Laravel uses 419 as Page Expired:

https://github.com/laravel/framework/blob/a2c557a1b697c46292...

dusted · on Oct 29, 2021

Superficially a fun idea..

Side efffects may include:

* Helping bot authors improve their bot so it won't be identified.

* Revealing how good you are at detecting bots.

grodes · on Oct 29, 2021

I prefer to just return a 404 if I know for sure that it is a bot to try to cheat them

ChrisMarshallNY · on Oct 29, 2021

I'll vote for that (but no one asked me). I usually use 418 for similar stuff.

bencollier49 · on Oct 29, 2021

I mean, technically, wouldn't this make bot scanning more efficient?

pull_my_finger · on Oct 29, 2021

NGINX has a very nice status 444 that silently closes the connection, I think serves as a great way to deal with uninvited connections.

zhte415 · on Oct 29, 2021

Limit request rate and be done with it other than reviewing 429s, 404s, 401s etc?

noduerme · on Oct 29, 2021

hell, let's go up to 10000 response codes and sell them to the highest bidding meme of the year.

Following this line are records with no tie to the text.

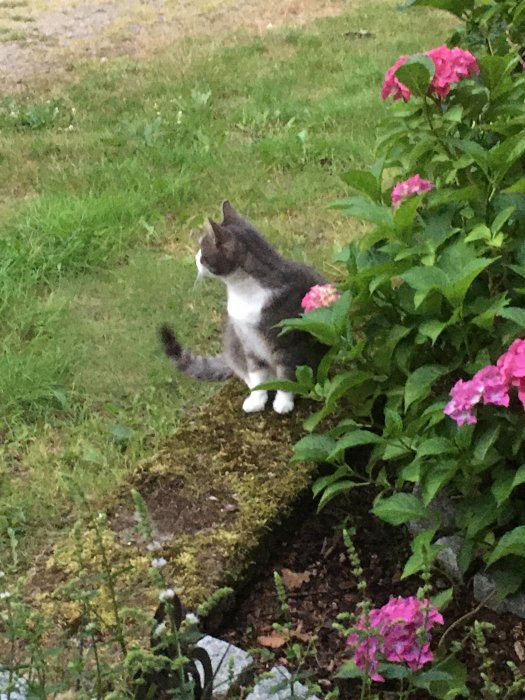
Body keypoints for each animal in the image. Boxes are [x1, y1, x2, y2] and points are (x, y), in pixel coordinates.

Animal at [158, 200, 326, 412]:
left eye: (203, 252)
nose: (195, 258)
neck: (243, 293)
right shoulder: (247, 342)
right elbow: (255, 372)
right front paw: (256, 399)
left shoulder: (287, 341)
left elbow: (287, 373)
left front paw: (283, 402)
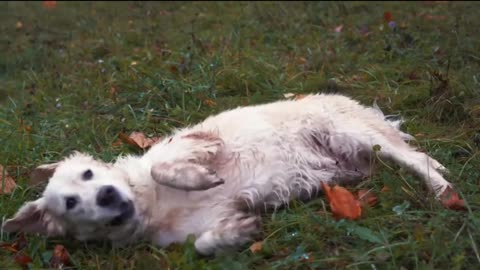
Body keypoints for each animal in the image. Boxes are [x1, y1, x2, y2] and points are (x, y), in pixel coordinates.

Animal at [4, 94, 454, 255]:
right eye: (71, 203)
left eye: (88, 174)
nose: (107, 197)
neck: (151, 205)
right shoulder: (198, 226)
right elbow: (203, 243)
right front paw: (235, 234)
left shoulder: (199, 142)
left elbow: (163, 165)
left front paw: (197, 178)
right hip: (360, 159)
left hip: (355, 133)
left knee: (421, 159)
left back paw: (444, 192)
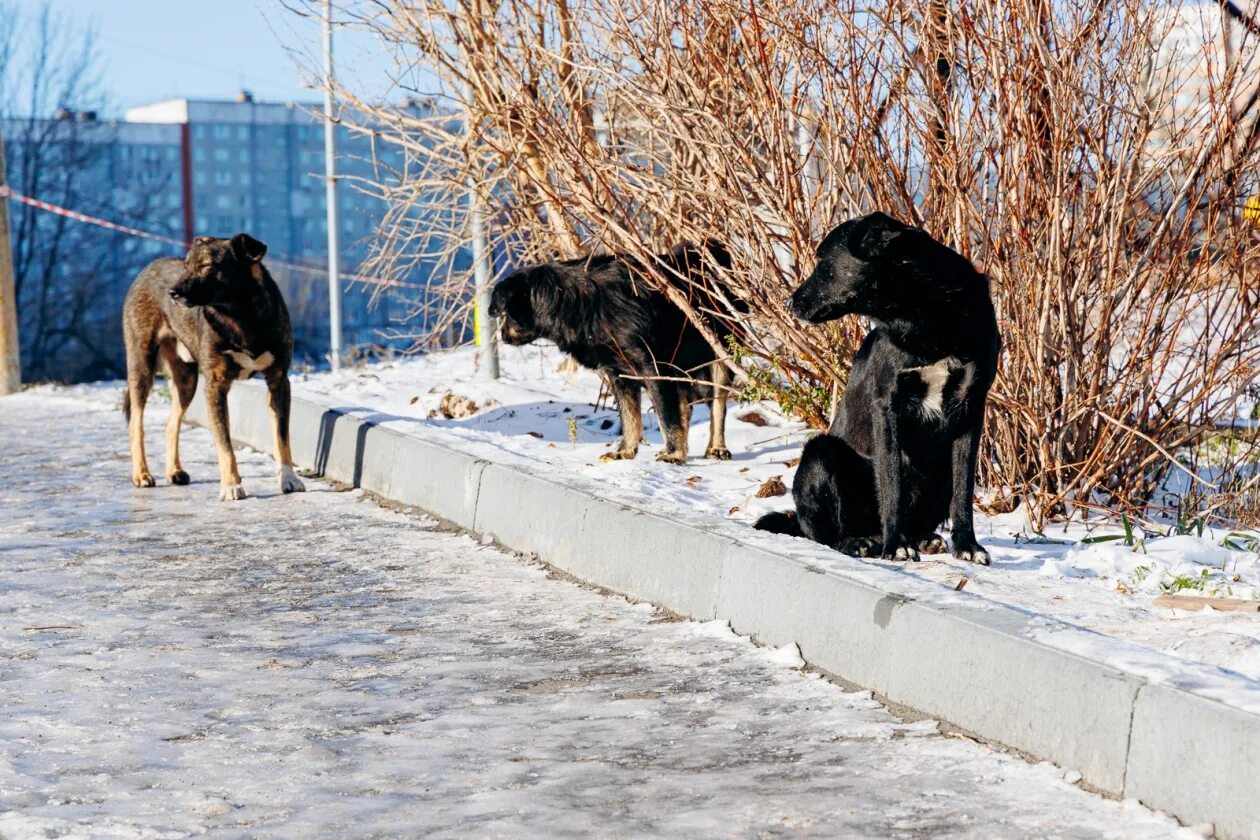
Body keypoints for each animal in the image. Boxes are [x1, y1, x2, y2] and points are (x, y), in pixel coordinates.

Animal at [486, 241, 740, 465]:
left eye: (505, 314)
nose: (503, 335)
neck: (572, 301)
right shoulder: (619, 375)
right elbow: (630, 416)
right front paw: (626, 451)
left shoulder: (653, 370)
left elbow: (667, 416)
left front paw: (674, 455)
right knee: (684, 407)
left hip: (718, 357)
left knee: (717, 405)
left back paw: (716, 448)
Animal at [750, 211, 997, 564]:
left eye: (824, 263)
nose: (788, 304)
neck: (925, 313)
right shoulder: (887, 407)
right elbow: (892, 484)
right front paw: (898, 546)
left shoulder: (971, 406)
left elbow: (963, 492)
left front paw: (968, 546)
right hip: (821, 453)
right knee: (827, 536)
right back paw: (860, 543)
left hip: (937, 468)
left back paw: (923, 539)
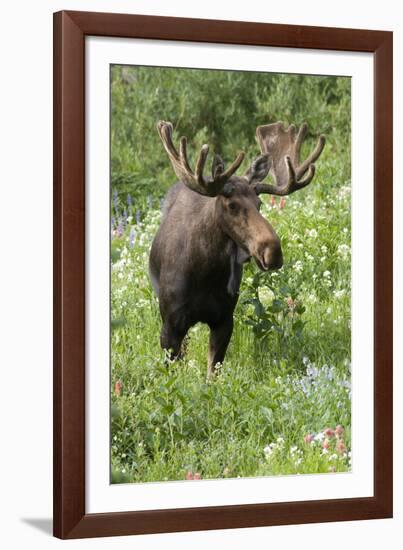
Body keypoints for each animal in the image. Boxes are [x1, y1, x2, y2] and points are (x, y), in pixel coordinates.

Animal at [150, 121, 326, 380]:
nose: (273, 251)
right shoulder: (170, 324)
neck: (206, 273)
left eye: (259, 203)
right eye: (232, 205)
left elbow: (213, 374)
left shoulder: (224, 319)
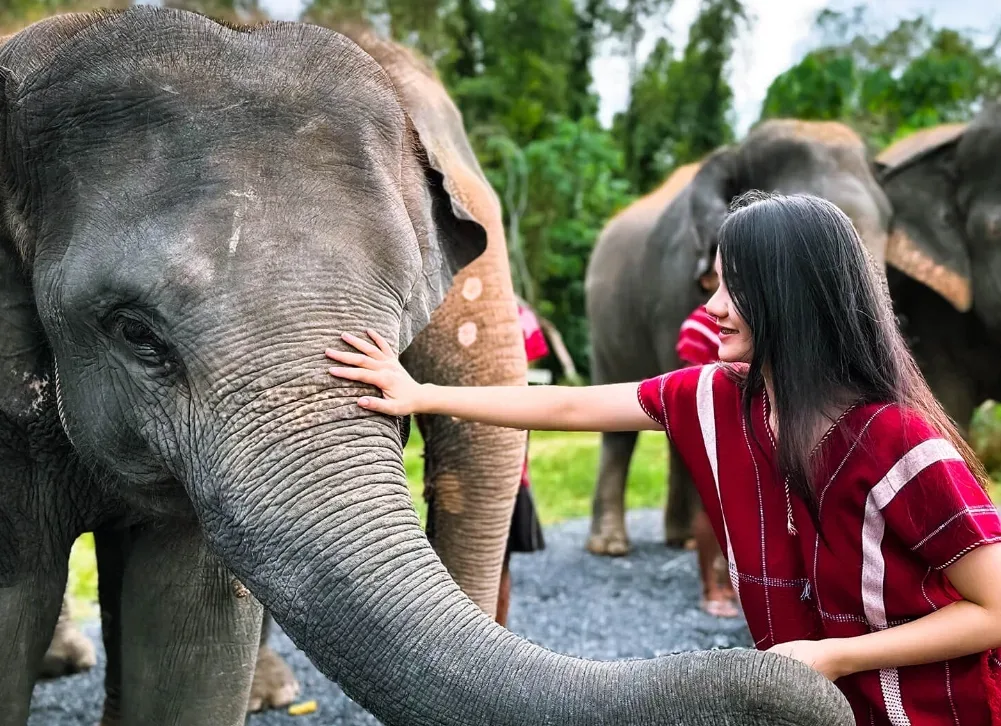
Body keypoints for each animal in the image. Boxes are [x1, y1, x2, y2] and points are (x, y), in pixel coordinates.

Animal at [585, 120, 892, 562]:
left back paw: (682, 539)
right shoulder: (674, 285)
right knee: (619, 428)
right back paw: (610, 547)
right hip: (604, 325)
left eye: (890, 224)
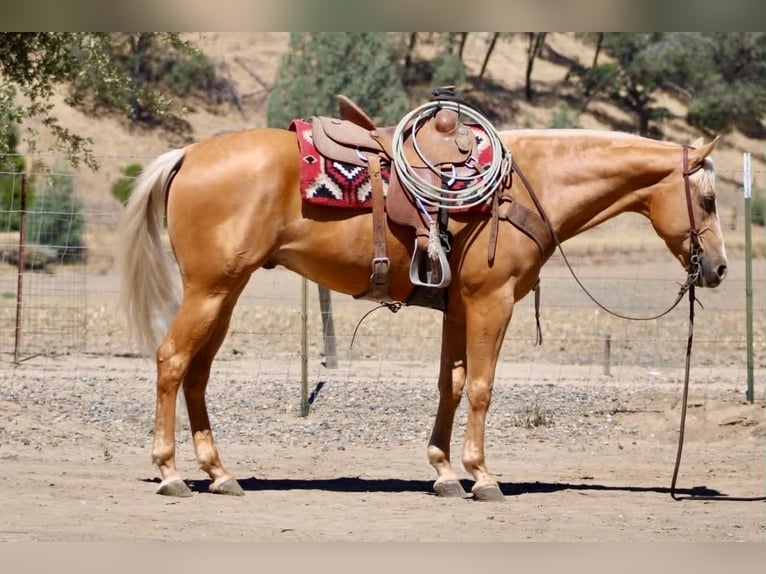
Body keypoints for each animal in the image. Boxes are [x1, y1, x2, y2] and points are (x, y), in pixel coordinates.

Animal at [118, 125, 727, 501]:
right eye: (709, 199)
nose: (718, 268)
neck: (529, 185)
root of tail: (188, 154)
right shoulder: (490, 303)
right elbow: (481, 387)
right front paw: (482, 476)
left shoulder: (458, 310)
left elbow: (450, 386)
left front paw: (444, 472)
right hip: (210, 289)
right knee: (172, 361)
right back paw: (170, 472)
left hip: (226, 292)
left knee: (197, 373)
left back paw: (219, 474)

oshiar53-0 · on Oct 29, 2021

Scammer prank calls, but for bots

spiderfarmer · on Oct 28, 2021

I would like to target the Brave search crawler/bot, but they’re hiding themselves like every other spambot: https://twitter.com/tinusg/status/1453862793933897729?s=21

sp332 · on Oct 28, 2021

This says that the index is created from users' own web browsing, not from a bot.

zeepzeep · on Oct 29, 2021

Wait brave indexes what you browse? How has there not been some bug yet? Can't imagine that going well...

spiderfarmer · on Oct 31, 2021

It all seems quite scammy. They claim it's opt-in, but as a Brave user I can't find the option to opt-in or opt-out.

They look the searches you do at Google and other search engines. The search terms and the results you click on gets sent their way, including metadata from the page.

The content itself is downloaded by their bot (more like a fetcher). That bot has the user agent of a regular browser, so you won't see it.

You also can't specifically block their fetcher. It only adheres to disallow *.